What the exercise asks> Which lines in the records below contain the word "potted"? Report each of them.

Source material>
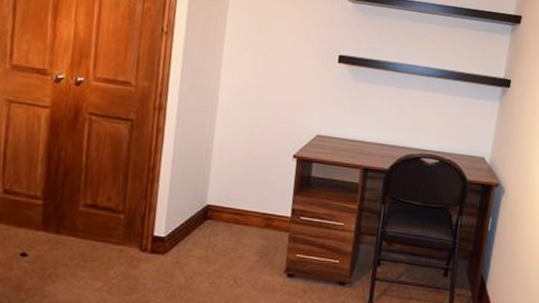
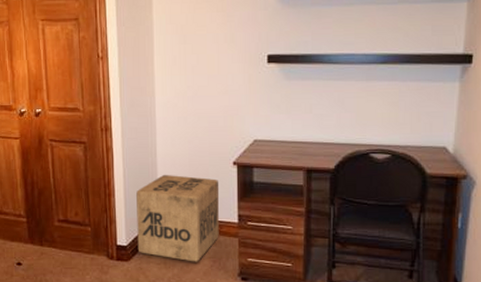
cardboard box: none [177,161,277,257] -> present [136,174,220,262]

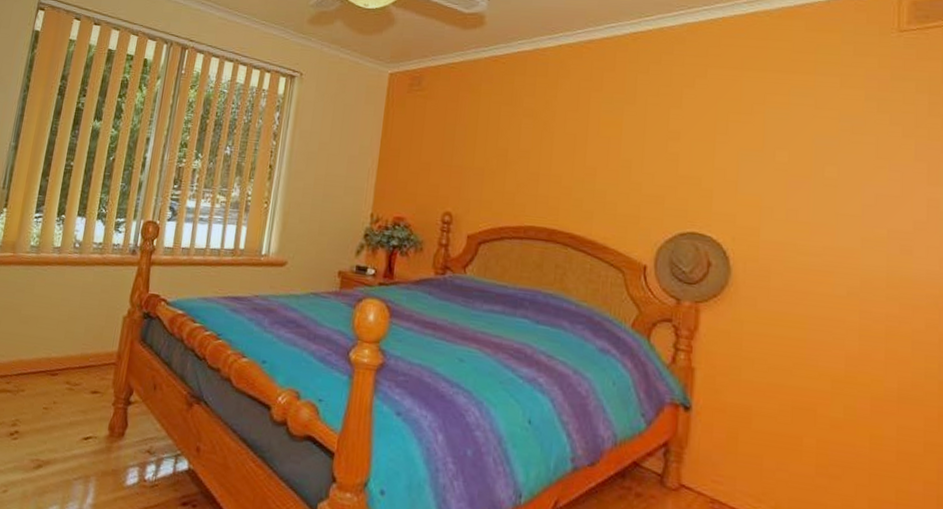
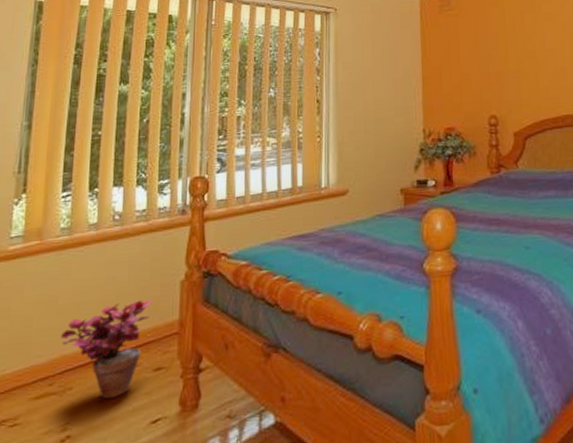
potted plant: none [19,324,98,409] -> present [60,300,153,400]

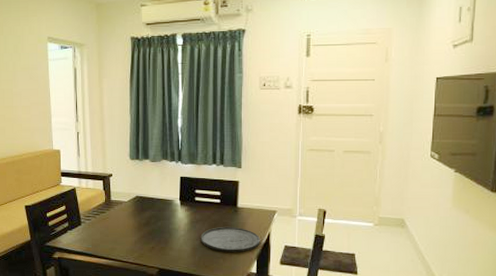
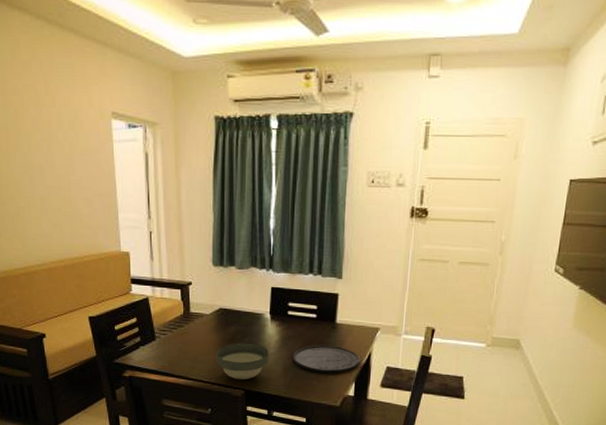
bowl: none [133,226,179,259] -> present [216,343,269,379]

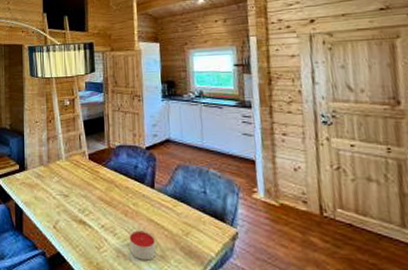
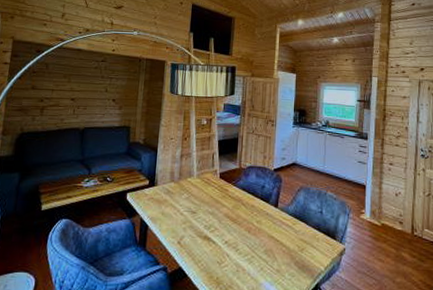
candle: present [129,230,156,261] -> none [249,246,273,274]

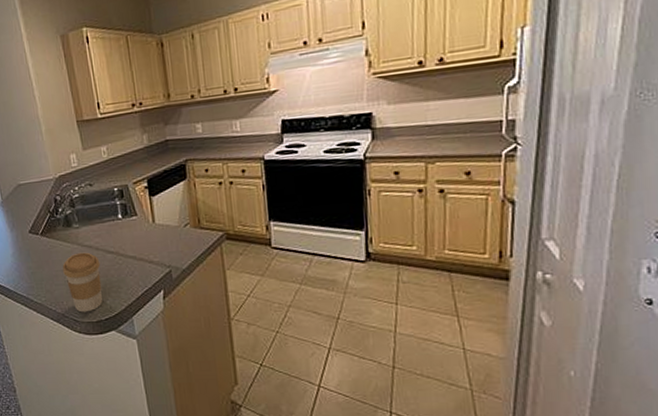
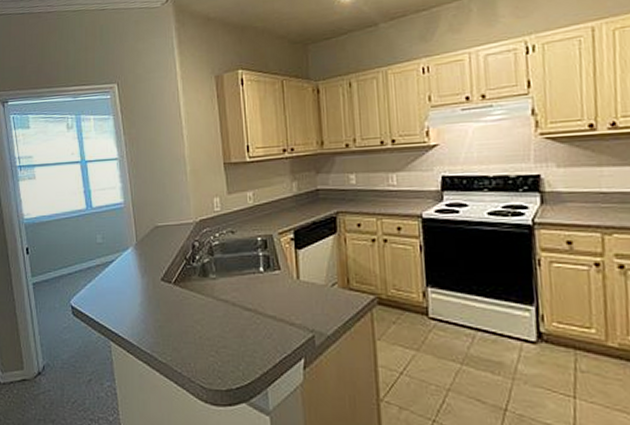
coffee cup: present [62,252,103,313] -> none [194,307,236,378]

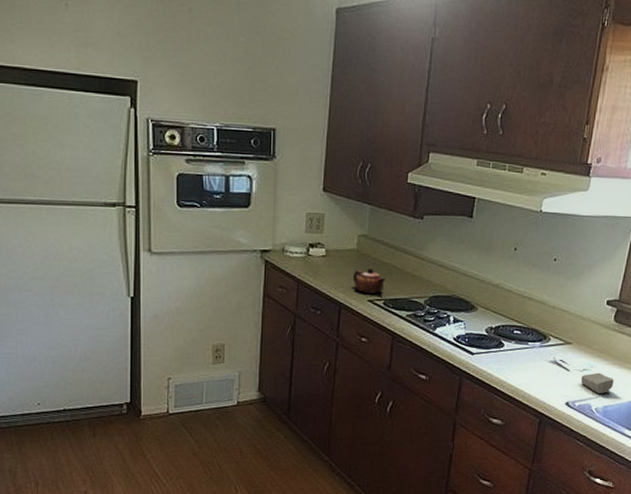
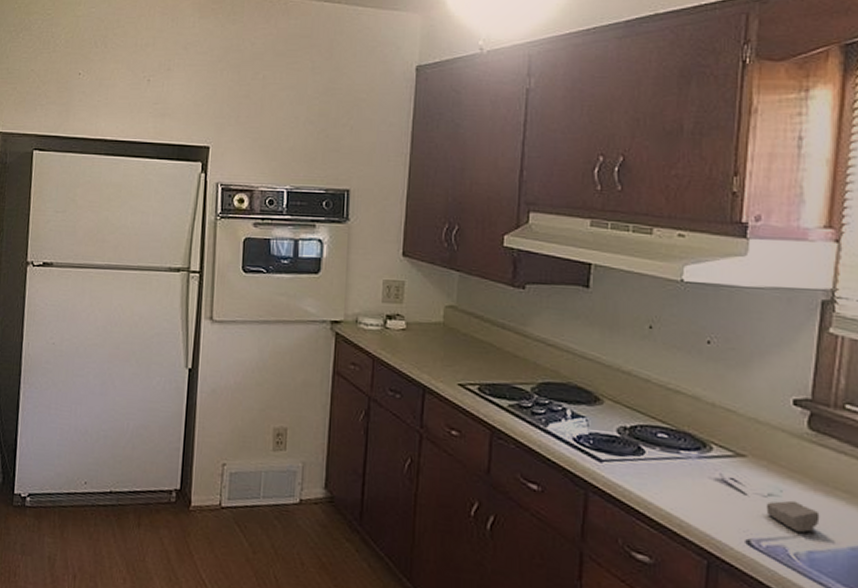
teapot: present [352,267,386,294] -> none [439,344,481,377]

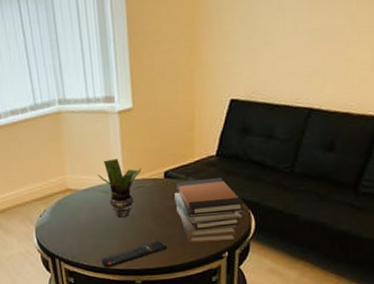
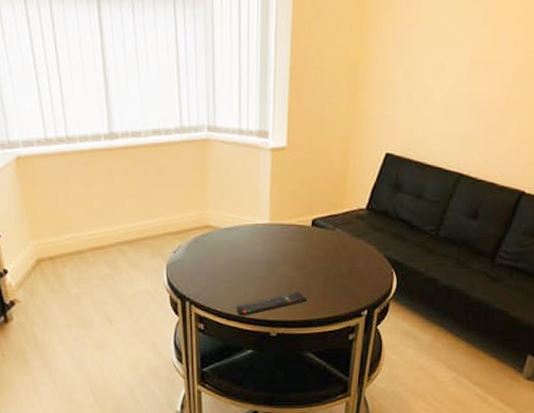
potted plant: present [95,159,154,218] -> none [237,199,301,264]
book stack: present [174,178,244,244] -> none [320,232,388,299]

Exercise solution>
potted plant: none [19,324,98,409] -> present [60,300,153,400]
potted plant: present [95,159,154,218] -> none [237,199,301,264]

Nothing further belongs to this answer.